The findings have "tremendous public policy implications" and should give ammunition to cities and states trying to enact smoking bans, said Stanton Glantz, director of the University of California at San Francisco's Center for Tobacco Control Research and Education, who helped draft the paper.
"Tremendous public policy implications." Yes, I bet it does.

Tell me, Dr. Carmona, if you wouldn't allow anyone in your family to stand in a room with someone smoking, is that true for a closet? A living room? A ballroom? A warehouse? Where do you draw the line? "Oh my God! Someone in Kentucky is smoking a cigarette!"

If cigarette smoke is "lethal," then why are my parents at age 71 - smokers until about five years ago - still alive? Why am I? After all, they smoked around me from birth until I moved out of the house. Same for my sister. My brother still smokes - and that means he's still living, too. My grandmother on my father's side smoked until she died - in her eighties.

What you see here is the initial salvo of the last battle over property rights. It's the final step down the slippery slope that started quite a while back.
"Sandra Starr, vice chairwoman of the Princeton Regional Health Commission . . ., said there is no 'slippery slope' toward a total ban on smoking in public places. 'The commission's overriding concern,’ she said, 'is access to the machines by minors.'" — New York Times, Sept. 5, 1993, § 1, at 52.

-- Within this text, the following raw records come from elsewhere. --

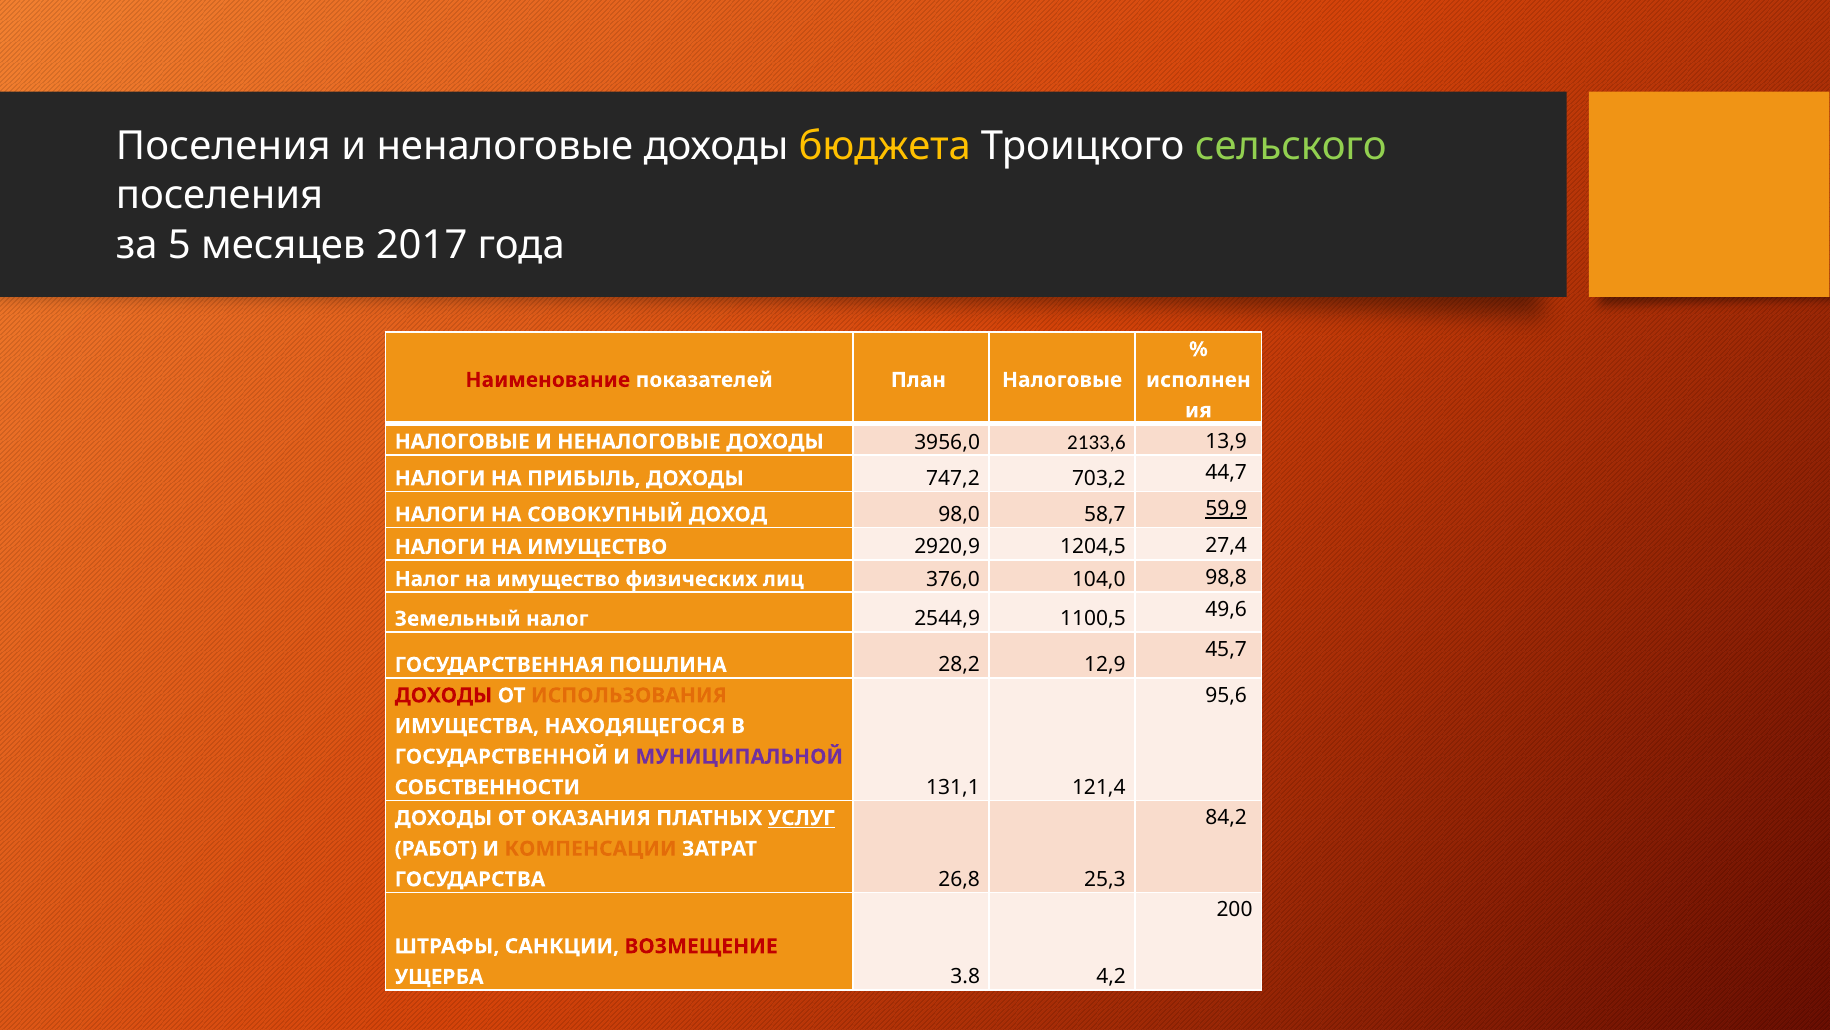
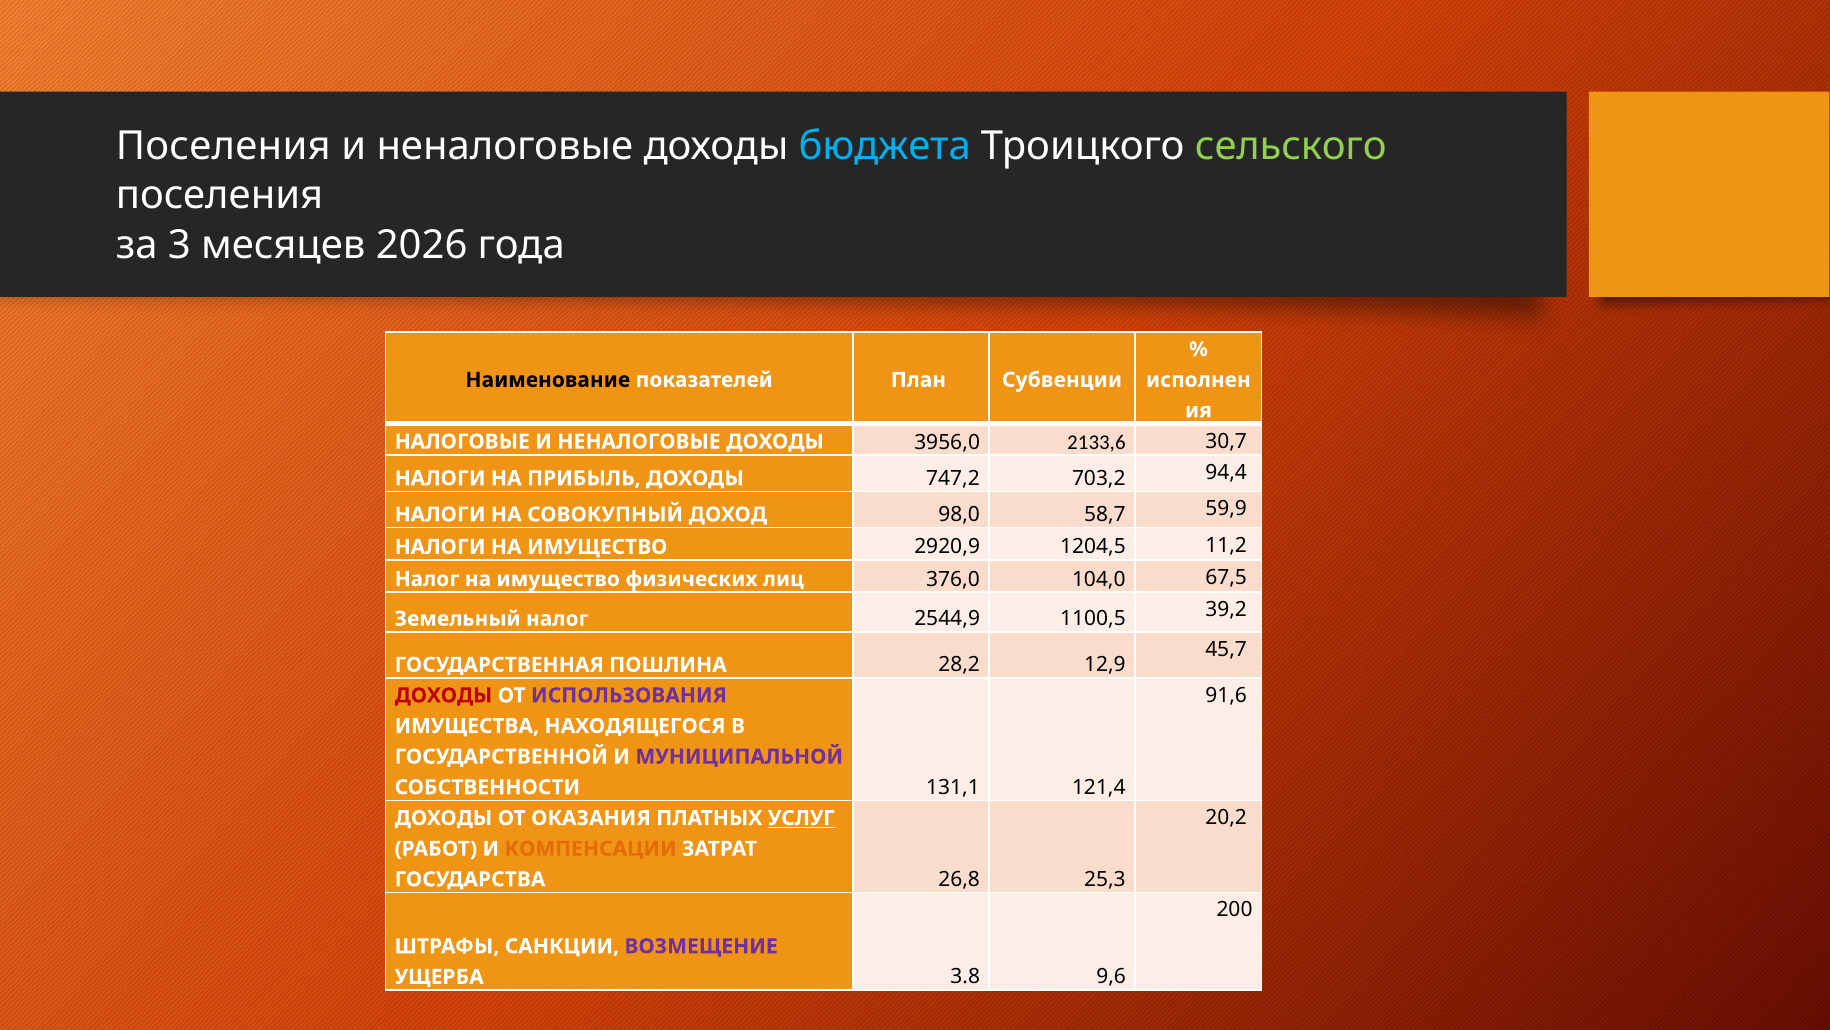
бюджета colour: yellow -> light blue
5: 5 -> 3
2017: 2017 -> 2026
Наименование colour: red -> black
План Налоговые: Налоговые -> Субвенции
13,9: 13,9 -> 30,7
44,7: 44,7 -> 94,4
59,9 underline: present -> none
27,4: 27,4 -> 11,2
98,8: 98,8 -> 67,5
49,6: 49,6 -> 39,2
95,6: 95,6 -> 91,6
ИСПОЛЬЗОВАНИЯ colour: orange -> purple
84,2: 84,2 -> 20,2
ВОЗМЕЩЕНИЕ colour: red -> purple
4,2: 4,2 -> 9,6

"Last month, the Princeton Regional Health Commission took a bold step to protect its citizens by enacting a ban on smoking in all public places of accommodation, including restaurants and taverns. . . . In doing so, Princeton has paved the way for other municipalities to institute similar bans . . . .”— The Record (Bergen County), July 12, 2000, at L7.
(Both quotes courtesy of Eugene Volokh.) What we're headed for is a government mandated ban on smoking in your own home - and the excuse will be (as it usually is) "It's for the CHILDREN!"

And then what else will the .gov decide that you are unqualified to decide on your own?